Nachhaltiges Kaufinteresse ist auch auf den nunmehr erhöhten Renditeniveaus noch nicht aufgekommen. Auch in den USA bleiben die langen Laufzeiten unter Druck, während die kürzeren Laufzeiten stärkere Nachfrage gesehen haben. In der Folge hat die Zinsstrukturkurve in den USA nach vielen Monaten wieder ins Positive gedreht und der Renditeabstand zwischen zwei- und zehnjährigen Staatsanleihen hat +23 Basispunkte erreicht. Auch die Zinskurve in Euroland hat wieder an Steigung gewonnen und spiegelt damit auch die Befürchtung steigender Inflationsraten wider. Interhyp geht davon aus, dass sich die zehnjährigen Pfandbriefsätze in den nächsten Wochen knapp unter 5,0% einpendeln werden. Mit einer nachhaltigen Entspannung am Zinsmarkt rechnet Interhyp aber noch nicht.

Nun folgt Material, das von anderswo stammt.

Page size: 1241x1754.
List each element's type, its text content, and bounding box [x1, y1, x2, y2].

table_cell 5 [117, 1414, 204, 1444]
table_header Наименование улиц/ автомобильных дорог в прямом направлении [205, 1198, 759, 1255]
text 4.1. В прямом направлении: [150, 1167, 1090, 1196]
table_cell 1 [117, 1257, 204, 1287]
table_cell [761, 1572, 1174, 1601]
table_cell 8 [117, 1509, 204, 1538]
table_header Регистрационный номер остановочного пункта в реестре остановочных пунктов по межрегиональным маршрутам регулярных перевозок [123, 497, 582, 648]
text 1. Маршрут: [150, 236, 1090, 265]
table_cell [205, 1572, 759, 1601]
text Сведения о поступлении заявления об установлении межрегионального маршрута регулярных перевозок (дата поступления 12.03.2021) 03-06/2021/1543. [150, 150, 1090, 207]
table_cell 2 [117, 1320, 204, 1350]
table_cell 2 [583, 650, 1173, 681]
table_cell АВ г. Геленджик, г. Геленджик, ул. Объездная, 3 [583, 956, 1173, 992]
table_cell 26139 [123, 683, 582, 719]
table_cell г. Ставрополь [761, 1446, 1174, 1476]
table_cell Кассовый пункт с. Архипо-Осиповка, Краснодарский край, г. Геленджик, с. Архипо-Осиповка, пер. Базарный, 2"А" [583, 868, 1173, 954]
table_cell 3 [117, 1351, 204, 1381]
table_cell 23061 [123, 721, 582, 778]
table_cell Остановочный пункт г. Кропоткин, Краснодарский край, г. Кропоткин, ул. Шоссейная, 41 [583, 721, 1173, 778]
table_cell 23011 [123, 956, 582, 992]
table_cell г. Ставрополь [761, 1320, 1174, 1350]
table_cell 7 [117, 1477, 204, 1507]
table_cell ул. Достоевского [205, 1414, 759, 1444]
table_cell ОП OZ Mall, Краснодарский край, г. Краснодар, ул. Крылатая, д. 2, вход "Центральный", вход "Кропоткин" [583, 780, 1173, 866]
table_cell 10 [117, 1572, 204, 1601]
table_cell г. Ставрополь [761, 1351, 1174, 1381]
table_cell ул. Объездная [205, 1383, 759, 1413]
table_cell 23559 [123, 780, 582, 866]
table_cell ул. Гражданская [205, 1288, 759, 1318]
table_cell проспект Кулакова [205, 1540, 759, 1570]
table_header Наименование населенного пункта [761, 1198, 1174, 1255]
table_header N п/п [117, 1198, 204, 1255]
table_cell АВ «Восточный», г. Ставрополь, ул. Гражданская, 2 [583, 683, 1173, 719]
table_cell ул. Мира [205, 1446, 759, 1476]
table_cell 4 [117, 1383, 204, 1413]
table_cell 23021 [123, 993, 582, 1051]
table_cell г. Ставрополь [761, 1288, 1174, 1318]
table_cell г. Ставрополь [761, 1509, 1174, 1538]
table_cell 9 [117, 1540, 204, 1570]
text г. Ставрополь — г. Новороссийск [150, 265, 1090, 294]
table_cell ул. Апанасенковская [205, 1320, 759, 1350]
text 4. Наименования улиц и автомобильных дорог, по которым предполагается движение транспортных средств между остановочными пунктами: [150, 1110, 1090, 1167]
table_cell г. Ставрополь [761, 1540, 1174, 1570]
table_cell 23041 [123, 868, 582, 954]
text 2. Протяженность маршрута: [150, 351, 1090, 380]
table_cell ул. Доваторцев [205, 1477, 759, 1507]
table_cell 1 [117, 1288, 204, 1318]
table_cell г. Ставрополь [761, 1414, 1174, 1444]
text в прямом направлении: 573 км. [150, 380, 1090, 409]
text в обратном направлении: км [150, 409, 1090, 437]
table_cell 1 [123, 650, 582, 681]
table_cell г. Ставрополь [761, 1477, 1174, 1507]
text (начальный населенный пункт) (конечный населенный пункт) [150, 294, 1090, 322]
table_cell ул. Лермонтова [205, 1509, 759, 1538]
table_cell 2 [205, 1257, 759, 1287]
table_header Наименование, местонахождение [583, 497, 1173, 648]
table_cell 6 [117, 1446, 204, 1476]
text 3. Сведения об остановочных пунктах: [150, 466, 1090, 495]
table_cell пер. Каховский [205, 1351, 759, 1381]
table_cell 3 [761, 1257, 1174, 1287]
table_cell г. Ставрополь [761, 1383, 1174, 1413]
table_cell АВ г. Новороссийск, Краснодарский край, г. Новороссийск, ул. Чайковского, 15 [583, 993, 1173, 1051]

Immobilienkäufer und Umschuldungskunden, die in den nächsten Wochen ihre Konditionen festzurren müssen, sollten daher nicht zu lange warten. Die Zinsstrukturkurve ist zwar etwas steiler geworden, im historischen Vergleich aber immer noch sehr flach. Damit ist auch die Risikoprämie für lange Laufzeiten relativ gering. Auch für Anschlussfinanzierungen gilt diese Empfehlung. Die flache Zinsstrukturkurve macht Forward-Darlehen sehr günstig, da die Forward-Aufschläge noch gering sind. Auch dieses Fenster wird von immer mehr Kunden genutzt, da flache Zinskurven immer nur temporäre Erscheinungen am Zinsmarkt sind. Prolongationsangebote der bestehenden Bank sollten dabei unbedingt mit dem Markt verglichen werden. Die Aussichten für den Wohnimmobilienmarkt werden vor dem Hintergrund der positiven Konjunkturentwicklung, einer nachhaltigen Verbesserung am Arbeitsmarkt und zu erwartenden Lohnsteigerungen, signifikant besser. Die aktuelle Sondersituation, dass historisch immer noch niedrige Zinsen und Immobilienpreise, die sich in den vergangenen 15 Jahren nur seitwärts bewegt haben, aufeinander treffen, könnte schon bald der Vergangenheit angehören.